GST Overhaul: Industry Leaders Hail Shift to Two-Tier Tax Structure
The GST Council has introduced a simplified two-tier tax structure, replacing the previous four-tier system. The new model includes a 5% rate for essential goods and services and 18% for most other items, eliminating the 12% and 28% brackets. 'Sin goods' like tobacco will still be taxed at 40%. This change is expected to impact various sectors including textiles, construction, insurance, consumer durables, and dairy. Industry leaders have largely welcomed the move, anticipating increased consumer spending and sector-specific growth. The full impact of this tax reform will become clearer in the coming months as businesses and consumers adapt to the changes.

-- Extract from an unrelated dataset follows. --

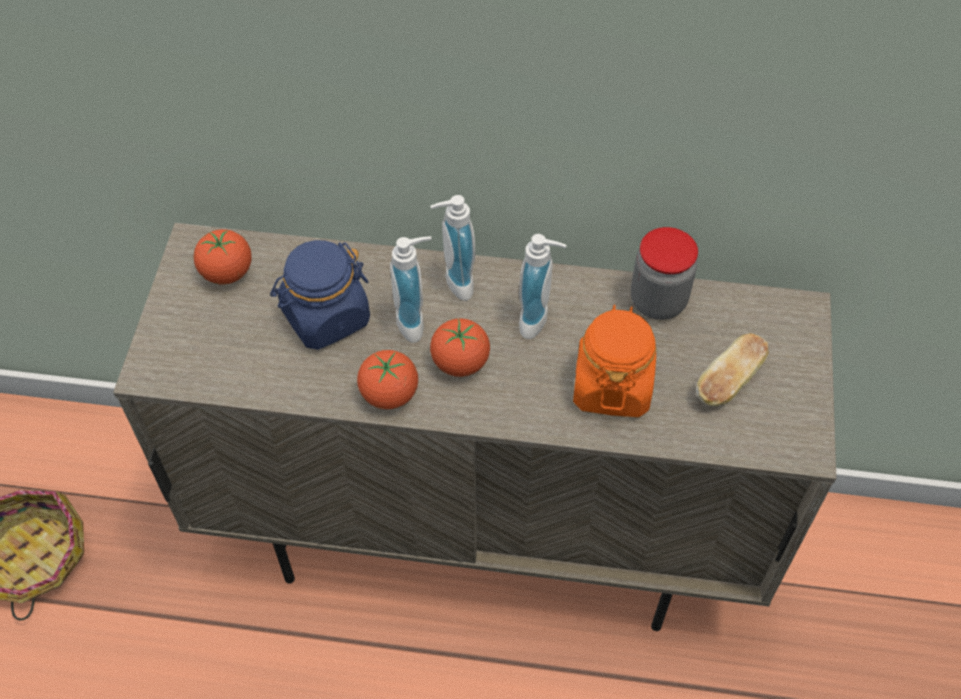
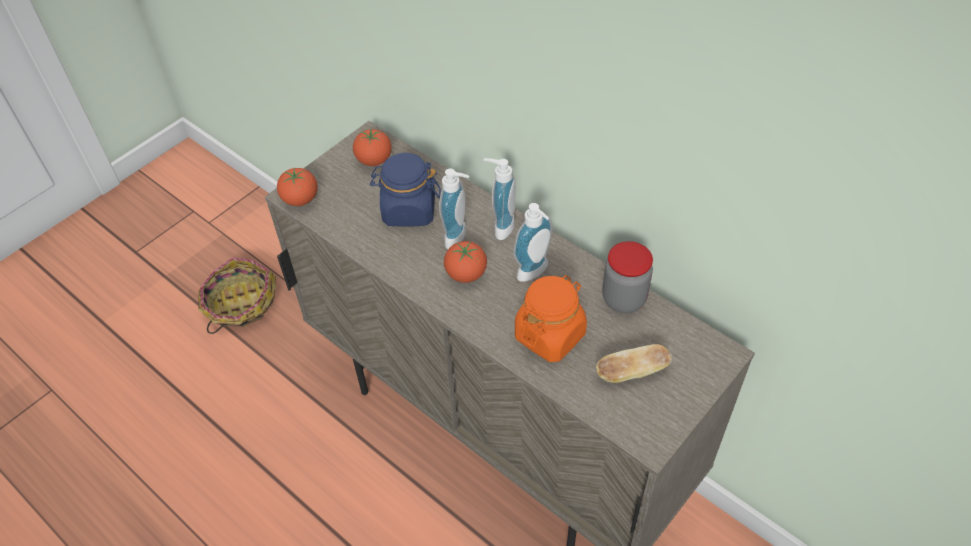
camera: 35 degrees right, 5 degrees down
(389, 394) = (409, 271): tomato -> tomato (300, 199)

*this image is generated using AI for illustrative purposes only.
The Goods and Services Tax (GST) Council has announced a significant simplification of the tax structure, moving from a four-tier system to a streamlined two-tier model. This landmark decision has been met with widespread approval from industry leaders across various sectors.
New GST Structure
The revised GST framework introduces two primary tax slabs:
- 5% for essential goods and services
- 18% for most other items
This change eliminates the existing 12% and 28% tax brackets, potentially leading to price adjustments across a wide range of products and services. However, 'sin goods' such as tobacco will continue to attract a higher tax rate of 40%.
Industry Reactions
Textiles and Apparel
The textile industry stands to benefit significantly from the new structure. Textile products previously taxed at 12-18% will now fall under the 5% slab. Additionally, apparel priced below Rs 2,500 will see a reduction from 12% to 5% GST.
A spokesperson from Raymond Group expressed optimism about the change. The Group's CFO stated, "This move is likely to boost consumption as people will have more disposable income."
Construction and Real Estate
The cement industry, a crucial component of the construction sector, is also poised for positive changes. The CEO of Birla Corporation commented on the potential impact:
"The reduction in GST rates for cement will undoubtedly encourage property investment. However, we must be cautious about potential profiteering and prepare for a possible temporary dip in demand as the market adjusts."
Insurance Sector
PB Fintech's Group CEO hailed the GST reduction in the insurance sector as a landmark decision. They emphasized that while the direct cost benefits might be limited, the move sends a strong message about the government's priorities in this sector.
Consumer Durables
The air conditioning industry is set for a significant boost. Blue Star's Managing Director revised their growth forecasts upwards, stating:
"With all air conditioners now falling under the 18% slab, we're revising our growth projections from 10-15% to 20%."
Dairy Industry
Hatsun Agro's chairperson outlined plans to share the benefits of tax savings equally between farmers and consumers, describing the move as a "game-changer" for the sector.
Conclusion
The simplification of the GST structure to two primary slabs is expected to have far-reaching effects across multiple industries. While the full impact remains to be seen, initial reactions from industry leaders suggest a positive outlook, with expectations of increased consumer spending and sector-specific growth. As businesses and consumers alike adapt to these changes, the coming months will be crucial in determining the long-term effects of this significant tax reform.